_GOAL OF THE EXERCISE_: Put the lines of the data below into a JSON list of strings, one string per line and no blank lines, starting with the line that contains "Is there right lung middle lobe here?" and going on through the end of the data. Leave the pictures out of your answer.

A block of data
■ ■ ■

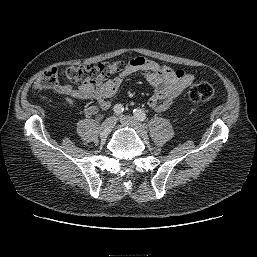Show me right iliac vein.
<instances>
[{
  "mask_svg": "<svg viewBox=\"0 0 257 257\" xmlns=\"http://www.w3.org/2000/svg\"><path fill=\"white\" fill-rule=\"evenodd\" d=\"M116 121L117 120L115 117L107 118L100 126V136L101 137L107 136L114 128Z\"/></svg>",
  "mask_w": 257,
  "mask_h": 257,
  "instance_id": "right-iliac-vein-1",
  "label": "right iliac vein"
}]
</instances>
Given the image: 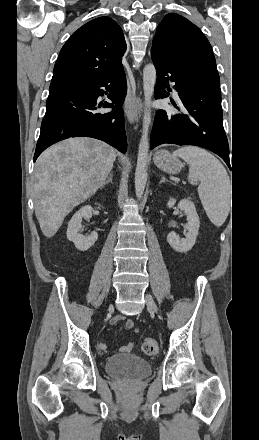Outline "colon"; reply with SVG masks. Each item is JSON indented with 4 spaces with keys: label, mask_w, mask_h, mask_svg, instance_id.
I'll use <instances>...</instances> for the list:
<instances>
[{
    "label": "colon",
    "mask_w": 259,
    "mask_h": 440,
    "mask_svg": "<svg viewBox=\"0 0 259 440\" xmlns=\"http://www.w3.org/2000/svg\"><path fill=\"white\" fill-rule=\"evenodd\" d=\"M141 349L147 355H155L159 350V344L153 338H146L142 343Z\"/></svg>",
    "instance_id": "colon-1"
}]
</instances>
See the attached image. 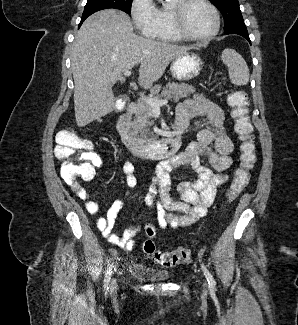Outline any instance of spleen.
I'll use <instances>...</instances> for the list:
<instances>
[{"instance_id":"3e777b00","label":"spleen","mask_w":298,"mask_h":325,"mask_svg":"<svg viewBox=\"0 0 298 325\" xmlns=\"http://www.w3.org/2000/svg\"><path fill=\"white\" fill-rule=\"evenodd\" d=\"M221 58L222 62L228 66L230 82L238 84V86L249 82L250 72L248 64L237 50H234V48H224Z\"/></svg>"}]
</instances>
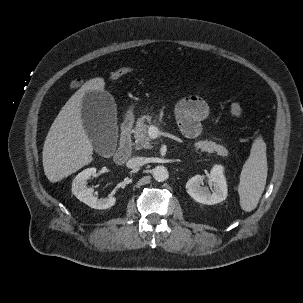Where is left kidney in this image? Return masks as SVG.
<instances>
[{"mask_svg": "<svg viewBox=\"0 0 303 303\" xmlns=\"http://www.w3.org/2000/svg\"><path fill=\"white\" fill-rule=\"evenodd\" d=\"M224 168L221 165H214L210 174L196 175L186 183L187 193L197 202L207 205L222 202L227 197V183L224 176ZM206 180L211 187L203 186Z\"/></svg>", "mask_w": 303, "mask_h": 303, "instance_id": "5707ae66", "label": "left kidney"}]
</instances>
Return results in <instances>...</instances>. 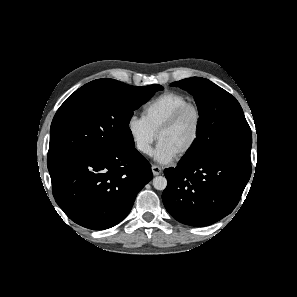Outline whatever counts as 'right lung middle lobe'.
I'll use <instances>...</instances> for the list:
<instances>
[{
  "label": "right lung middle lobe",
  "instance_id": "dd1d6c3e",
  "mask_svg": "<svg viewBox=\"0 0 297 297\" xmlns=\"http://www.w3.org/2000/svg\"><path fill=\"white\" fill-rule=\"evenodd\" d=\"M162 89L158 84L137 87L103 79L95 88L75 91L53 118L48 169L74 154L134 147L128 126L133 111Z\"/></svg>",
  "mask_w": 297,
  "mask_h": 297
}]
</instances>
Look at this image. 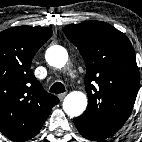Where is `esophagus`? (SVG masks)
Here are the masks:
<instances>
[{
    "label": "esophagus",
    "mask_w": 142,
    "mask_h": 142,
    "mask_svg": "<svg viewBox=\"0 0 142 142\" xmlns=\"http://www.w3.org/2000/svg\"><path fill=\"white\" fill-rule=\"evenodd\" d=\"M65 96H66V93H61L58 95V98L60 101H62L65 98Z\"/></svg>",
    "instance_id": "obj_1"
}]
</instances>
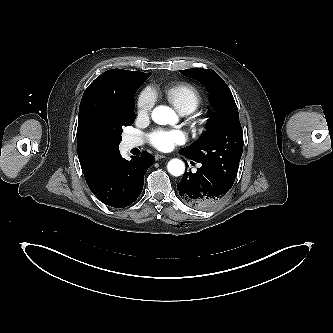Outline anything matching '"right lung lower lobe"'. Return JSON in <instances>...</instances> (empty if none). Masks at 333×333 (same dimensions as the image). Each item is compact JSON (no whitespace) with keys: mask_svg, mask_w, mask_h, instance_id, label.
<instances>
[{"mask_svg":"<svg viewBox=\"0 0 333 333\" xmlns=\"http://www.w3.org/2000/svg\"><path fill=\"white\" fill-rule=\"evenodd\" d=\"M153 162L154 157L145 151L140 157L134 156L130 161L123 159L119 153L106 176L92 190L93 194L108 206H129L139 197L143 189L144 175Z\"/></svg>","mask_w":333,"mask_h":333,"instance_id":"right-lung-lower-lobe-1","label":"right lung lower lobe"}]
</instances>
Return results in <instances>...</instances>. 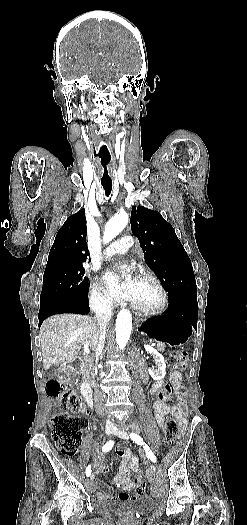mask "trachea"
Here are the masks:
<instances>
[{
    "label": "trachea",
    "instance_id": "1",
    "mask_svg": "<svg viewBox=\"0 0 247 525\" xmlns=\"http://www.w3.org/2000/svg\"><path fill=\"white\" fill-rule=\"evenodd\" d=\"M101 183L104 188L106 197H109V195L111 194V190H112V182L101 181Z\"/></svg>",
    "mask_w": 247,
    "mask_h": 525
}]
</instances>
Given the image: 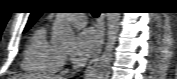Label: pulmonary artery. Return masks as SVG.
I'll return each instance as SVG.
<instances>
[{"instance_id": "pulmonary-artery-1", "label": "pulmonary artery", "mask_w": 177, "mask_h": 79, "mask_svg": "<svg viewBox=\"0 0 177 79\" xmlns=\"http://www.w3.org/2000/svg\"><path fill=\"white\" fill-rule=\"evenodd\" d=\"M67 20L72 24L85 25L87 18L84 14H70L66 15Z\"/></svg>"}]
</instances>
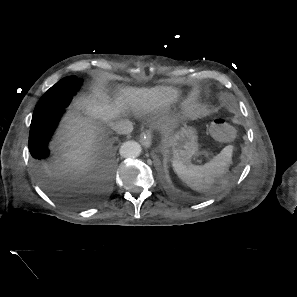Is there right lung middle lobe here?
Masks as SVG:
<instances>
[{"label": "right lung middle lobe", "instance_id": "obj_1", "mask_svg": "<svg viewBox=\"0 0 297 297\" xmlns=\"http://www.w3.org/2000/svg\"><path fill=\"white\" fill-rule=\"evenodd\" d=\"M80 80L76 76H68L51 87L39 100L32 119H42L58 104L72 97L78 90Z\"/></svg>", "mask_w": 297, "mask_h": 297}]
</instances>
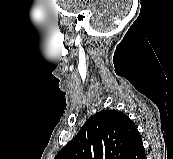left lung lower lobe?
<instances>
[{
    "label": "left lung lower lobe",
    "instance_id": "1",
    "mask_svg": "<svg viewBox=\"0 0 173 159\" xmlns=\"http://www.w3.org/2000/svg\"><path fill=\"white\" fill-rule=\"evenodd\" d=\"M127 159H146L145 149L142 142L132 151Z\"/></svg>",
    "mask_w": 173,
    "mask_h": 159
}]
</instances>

■ ■ ■

_OUTPUT FOR THIS EXERCISE_:
[
  "Is there right lung middle lobe here?",
  "Masks as SVG:",
  "<instances>",
  "[{\"label\": \"right lung middle lobe\", \"instance_id\": \"obj_1\", \"mask_svg\": \"<svg viewBox=\\\"0 0 297 297\\\" xmlns=\\\"http://www.w3.org/2000/svg\\\"><path fill=\\\"white\\\" fill-rule=\\\"evenodd\\\" d=\\\"M80 80L76 76H68L51 87L39 100L32 119H42L58 104L72 97L78 90Z\\\"/></svg>\", \"mask_w\": 297, \"mask_h\": 297}]",
  "</instances>",
  "left lung lower lobe?",
  "<instances>",
  "[{",
  "    \"label\": \"left lung lower lobe\",",
  "    \"instance_id\": \"1\",",
  "    \"mask_svg\": \"<svg viewBox=\\\"0 0 173 159\\\" xmlns=\\\"http://www.w3.org/2000/svg\\\"><path fill=\\\"white\\\" fill-rule=\\\"evenodd\\\" d=\\\"M127 159H146L145 149L142 142L132 151Z\\\"/></svg>\",",
  "    \"mask_w\": 173,",
  "    \"mask_h\": 159",
  "}]",
  "</instances>"
]